# Vectron: Evaluation Artifact

This notebook contains the main experiments from the Vectron paper. Comparisons with other state-of-the-art tools is located in `others/` directory.

> Note: that some runtimes might slightly differ from the ones presented in the article due to using a containerized environment and due to the hardware differences. 
However, the speedup ratios between the experiments should be preserved.

All inputs are located in `seqx.txt` and `seqy.txt` files. While Codon and Vectron programs read from these files directly, C++ and CUDA versions read a preprocessed versions of these files.
The preprocessing is done during the Docker build process through `seq_modifier.py` script. Note that the preprocessed files contain the same sequences as in the original. Also note
that we do not care about the time needed to load the sequences from the disk, therefore the initialization time is not measured for either version (Codon, Vectron or a C++).

In [1]:
import subprocess
import os
from tabulate import tabulate

In [2]:
def compile(mode, src):
    if mode == 'vectron':
        result = subprocess.run(['codon', 'build', '-plugin', 'vectron', f'{src}', '-release'], capture_output=True, text=True)
    elif mode == 'codon':
        result = subprocess.run(['codon', 'build', f'{src}', '-release'], capture_output=True, text=True)
    elif mode == 'cpp':
        result = subprocess.run([
            'clang++', '-O3', '-msse4.2', '-funroll-loops', '-mfpmath=sse', '-march=native',
            f'{src}', '-o', f'{os.path.splitext(src)[0]}'
        ], capture_output=True, text=True)
        #print(result)
    elif mode == 'cuda':
        result = subprocess.run([
            'nvcc', '-o', f'{os.path.splitext(src)[0]}', f'{src}'
        ], capture_output=True, text=True)

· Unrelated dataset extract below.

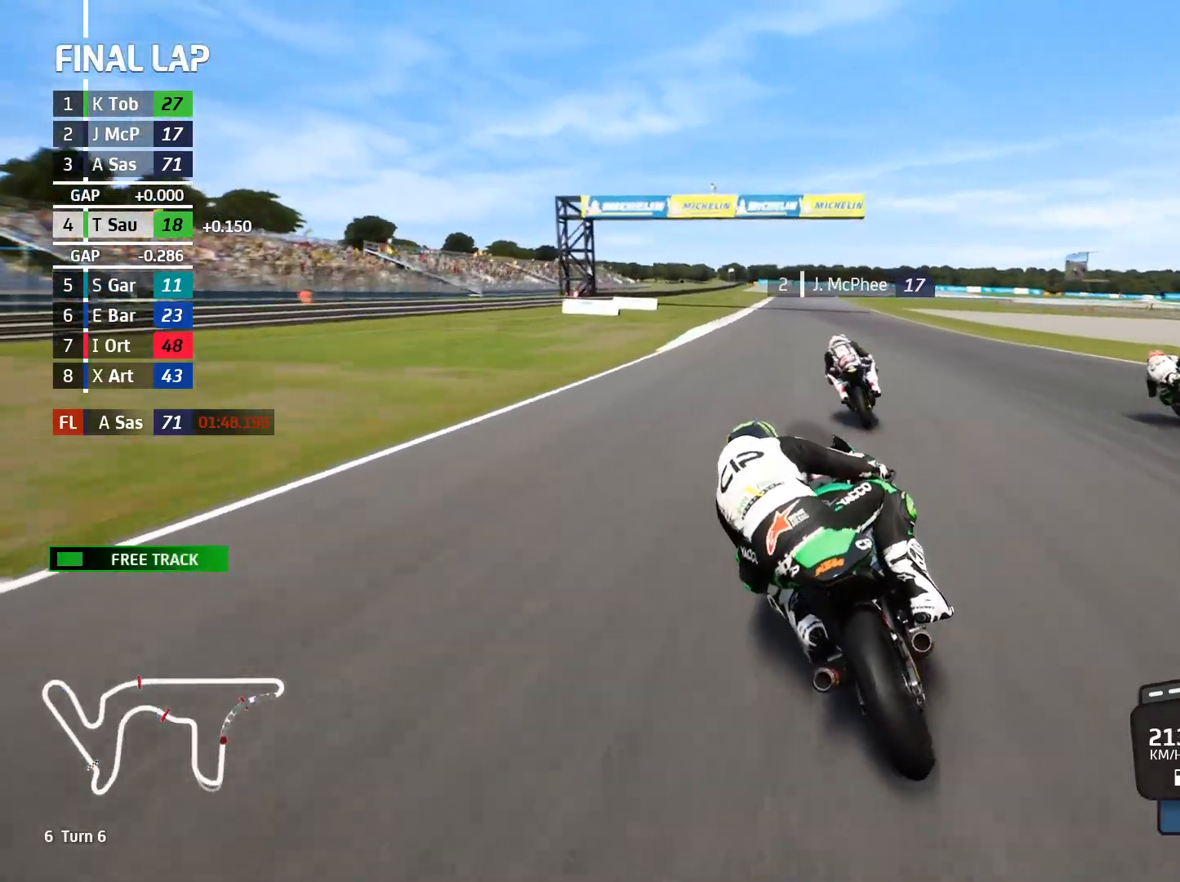
{"buttons": ["R2"], "left_stick": "center", "events": [[83, "left_stick", "center"], [250, "left_stick", "left"], [400, "left_stick", "center"]]}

def exec(mode, src, ds_type):
    seq_x = ''
    seq_y = ''
    if 'float' in ds_type:
        if mode == 'cpp' or mode == 'cuda':
            ds_type = 'cuda' + "_" + ds_type.split("_", 1)[1]
    else:
        if mode == 'cpp' or mode == 'cuda':
            ds_type = mode + "_" + ds_type.split("_", 1)[1]
    seq_x = f'/vectron/docker/experiments_docker/data/{ds_type}/seqx.txt'
    seq_y = f'/vectron/docker/experiments_docker/data/{ds_type}/seqy.txt'
    result = subprocess.run(f'{src} {seq_y} {seq_x} >{mode}_out.txt', capture_output=True, text=True, shell=True)
    if mode == 'vectron' or mode == 'codon':
        return result.stderr
    else:
        with open(f'{mode}_out.txt', 'r') as file:
            lines = file.readlines()
            return(lines[-1].strip())

def batch_exec(mode, ds_type):
    if 'float' in ds_type:
        if mode == 'vectron':
            source_p = mode + '_' + ds_type.split("_", 1)[0]
        else:
            source_p = 'cuda'
        algorithms = [
            ("Smith Waterman", "smith_waterman"),
        ]
    else:
        if mode == 'vectron':
            source_p = mode + '_' + ds_type.split("_", 1)[0]
        else:
            source_p = mode
        algorithms = [
            ("Levenshtein Distance", "levenshtein_distance"),
            ("Longest Common Subsequence", "lcs"),
            ("Hamming Distance", "hamming_distance"),
            ("Manhattan Tourist", "manhattan_tourist"),
            ("Minimum Cost Path", "min_cost_path"),
            ("Needleman Wunsch", "needleman_wunsch"),
            ("Smith Waterman", "smith_waterman"),
        ]
    results = []


    headers = [f"{mode}", "Execution Time"]

    for name, exec_name in algorithms:
        if mode == "cuda":
            exec_path = f'/vectron/docker/experiments_docker/source/{source_p}/{exec_name}_cuda'
        else:
            exec_path = f'/vectron/docker/experiments_docker/source/{source_p}/{exec_name}'

        result = exec(mode, exec_path, ds_type)
        results.append((name, result))
    print(tabulate(results, headers=headers, tablefmt="pretty"))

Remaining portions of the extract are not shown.